SALT LAKE CITY -- Imagine waking up in the hospital after giving birth and not being able to hear anyone around you. For one Utah mother, it became reality after delivering her third child.
The terrifying scenario happened to Heather Simonsen, who started to recognize her hearing fading with her first two pregnancies. With her third child, Simonsen went suddenly deaf overnight after delivering the baby.
The first sounds of life are miraculous for almost every parent, and Simonsen was excited to experience all of the first noises with her children, but with each new delivery, her hearing disappeared a little more.
"It's very discombobulating and disconcerting," Simonsen said. "I didn't know what was wrong."
With each pregnancy, her ears felt clogged and sounds would come and go. She went to see an ear, nose and throat specialist, who told her she was beginning to lose hearing in her left ear and would soon need hearing aids.

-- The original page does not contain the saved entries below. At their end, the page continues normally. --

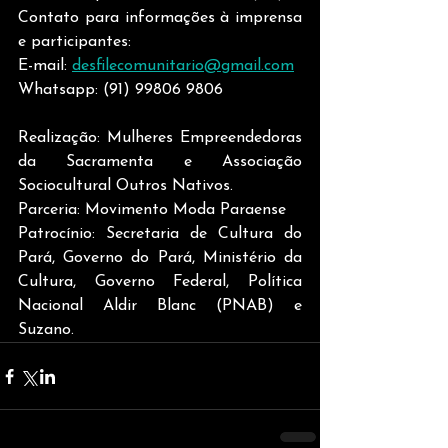
Contato para informações à imprensa 
e participantes:
E-mail: 
desfilecomunitario@gmail.com
Whatsapp: (91) 99806 9806   
Realização: Mulheres Empreendedoras 
da Sacramenta e Associação 
Sociocultural Outros Nativos.
Parceria: Movimento Moda Paraense
Patrocínio: Secretaria de Cultura do 
Pará, Governo do Pará, Ministério da 
Cultura, Governo Federal, Política 
Nacional Aldir Blanc (PNAB) e 
Suzano.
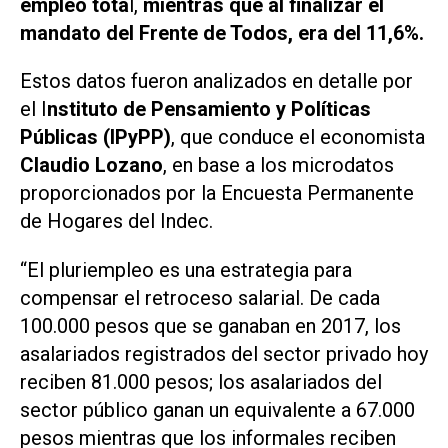
empleo tota
l,
mientras que al finalizar el
mandato del Frente de Todos, era del 11,6%.
Estos datos fueron analizados en detalle por
el I
nstituto de Pensamiento y Políticas
Públicas (IPyPP)
, que conduce el economista
Claudio Lozano
, en base a los microdatos
proporcionados por la Encuesta Permanente
de Hogares del Indec.
“El pluriempleo es una estrategia para
compensar el retroceso salarial. De cada
100.000 pesos que se ganaban en 2017, los
asalariados registrados del sector privado hoy
reciben 81.000 pesos; los asalariados del
sector público ganan un equivalente a 67.000
pesos mientras que los informales reciben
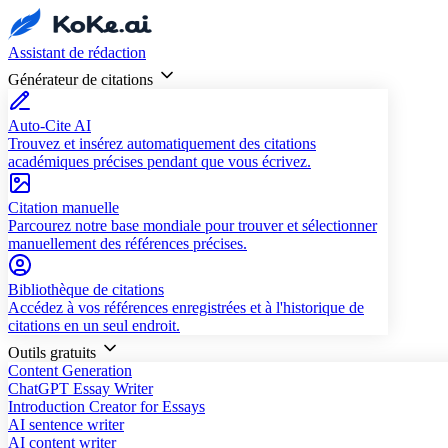
Assistant de rédaction
Générateur de citations
Auto-Cite AI
Trouvez et insérez automatiquement des citations
académiques précises pendant que vous écrivez.
Citation manuelle
Parcourez notre base mondiale pour trouver et sélectionner
manuellement des références précises.
Bibliothèque de citations
Accédez à vos références enregistrées et à l'historique de
citations en un seul endroit.
Outils gratuits
Content Generation
ChatGPT Essay Writer
Introduction Creator for Essays
AI sentence writer
AI content writer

"I could tell when I was losing hearing. Gradually I would have these symptoms ringing in my ear," she described.
I could tell they were talking to me, but I could not hear them at all. I could tell that they were speaking more loudly, but I could not understand what they were saying.
Simonsen accepted it and figured it was something she would have to live with. She was thrilled to learn she was expecting her third child in August of last year, but hours after delivering in the hospital, Simonsen's doctors came in to speak with her and she couldn't hear what they were saying.

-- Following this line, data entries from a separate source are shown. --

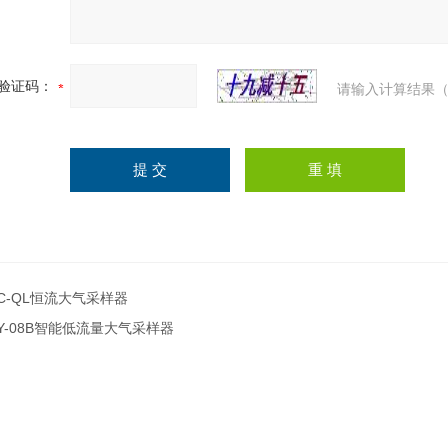
验证码：
请输入计算结果（
C-QL恒流大气采样器
Y-08B智能低流量大气采样器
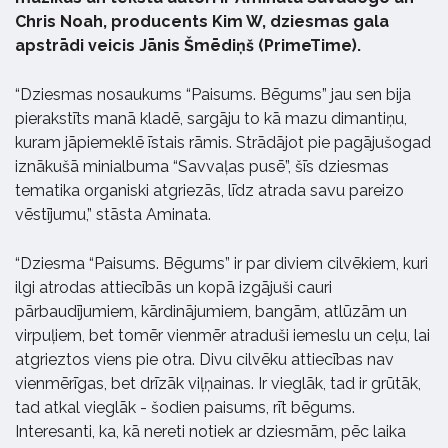
Chris Noah, producents Kim W, dziesmas gala
apstrādi veicis Jānis Šmēdiņš (PrimeTime).
“Dziesmas nosaukums “Paisums. Bēgums” jau sen bija
pierakstīts manā kladē, sargāju to kā mazu dimantiņu,
kuram jāpiemeklē īstais rāmis. Strādājot pie pagājušogad
iznākušā minialbuma “Savvaļas pusē”, šīs dziesmas
tematika organiski atgriezās, līdz atrada savu pareizo
vēstījumu,” stāsta Aminata.
“Dziesma “Paisums. Bēgums” ir par diviem cilvēkiem, kuri
ilgi atrodas attiecībās un kopā izgājuši cauri
pārbaudījumiem, kārdinājumiem, bangām, atlūzām un
virpuļiem, bet tomēr vienmēr atraduši iemeslu un ceļu, lai
atgrieztos viens pie otra. Divu cilvēku attiecības nav
vienmērīgas, bet drīzāk viļņainas. Ir vieglāk, tad ir grūtāk,
tad atkal vieglāk - šodien paisums, rīt bēgums.
Interesanti, ka, kā nereti notiek ar dziesmām, pēc laika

"I could tell they were talking to me, but I could not hear them at all," she said. "I could tell that they were speaking more loudly, but I could not understand what they were saying."

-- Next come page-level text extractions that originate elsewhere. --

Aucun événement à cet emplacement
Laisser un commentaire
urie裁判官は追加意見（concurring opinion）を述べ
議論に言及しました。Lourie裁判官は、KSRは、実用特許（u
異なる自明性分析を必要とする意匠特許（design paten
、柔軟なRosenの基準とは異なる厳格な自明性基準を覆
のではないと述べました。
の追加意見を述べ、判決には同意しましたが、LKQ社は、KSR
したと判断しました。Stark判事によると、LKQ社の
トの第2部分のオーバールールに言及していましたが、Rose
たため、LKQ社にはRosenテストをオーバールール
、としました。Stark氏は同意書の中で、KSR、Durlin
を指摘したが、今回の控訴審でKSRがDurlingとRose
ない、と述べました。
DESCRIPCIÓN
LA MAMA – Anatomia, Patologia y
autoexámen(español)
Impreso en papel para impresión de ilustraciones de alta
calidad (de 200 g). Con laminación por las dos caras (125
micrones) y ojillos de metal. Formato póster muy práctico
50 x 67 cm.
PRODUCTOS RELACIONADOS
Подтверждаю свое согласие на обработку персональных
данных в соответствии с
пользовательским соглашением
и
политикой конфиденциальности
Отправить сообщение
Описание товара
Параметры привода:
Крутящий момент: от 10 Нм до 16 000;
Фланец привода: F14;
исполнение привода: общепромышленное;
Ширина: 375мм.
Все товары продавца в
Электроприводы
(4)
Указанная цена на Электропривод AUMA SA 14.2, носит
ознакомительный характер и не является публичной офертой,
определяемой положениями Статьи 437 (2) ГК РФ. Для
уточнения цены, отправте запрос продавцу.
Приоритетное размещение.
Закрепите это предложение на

Her doctor recommended she see a surgeon at the University of Utah, who diagnosed her with a condition called Otosclerosis; it's a genetic hearing condition that affects the third hearing bone. The bone becomes fixed to the surrounding bone so that it cannot vibrate and transmit sound.
There was something with Simonsen's pregnancy and delivery that made the condition dramatically worse.
"We don't know why it happens more with pregnancy, but we have found a relation with, for whatever reason, in patients who already have the problem of hearing loss, it seems to be accelerated during pregnancy," said Dr. Kevin Wilson, and Otolaryngologist with the University of Utah.
In Simonsen's case, she did not know she had otosclerosis until she became pregnant, but the condition is more common than one would expect. As much as 10 percent of the population may suffer from the condition, but has not exhibited severe enough symptoms to warrant a diagnosis.
- Hearing loss may occur slowly at first but continue to get worse
- May hear better in noisy environments that quiet ones
- Ringing in the ears (tinnitus) may also occur
Signs and tests
- A hearing test (audiometry /audiology) may help determine the severity of hearing loss
- A special imaging test of the head called a temporal-bone CT may be used to rule out other causes of hearing loss
In addition, the condition is more common in young women. However, hearing can be improved with hearing aids or surgery.
"We lift up the ear drum and actually remove the third hearing bone and then drill a small hole in the inner ear and replace it with a prosthetic bone; a titanium piston prosthesis going from the second hearing bone to the inner ear and bypasses the problem," Dr. Wilson said.
There are risks with the surgery; however, it has a 90 percent success rate.
Simonsen opted for the operation, which allowed her to once again hear the sounds her children make.
"I can hear better than I've been able to hear in probably a decade," she described. "Even hearing her cry is wonderful because I know I can respond."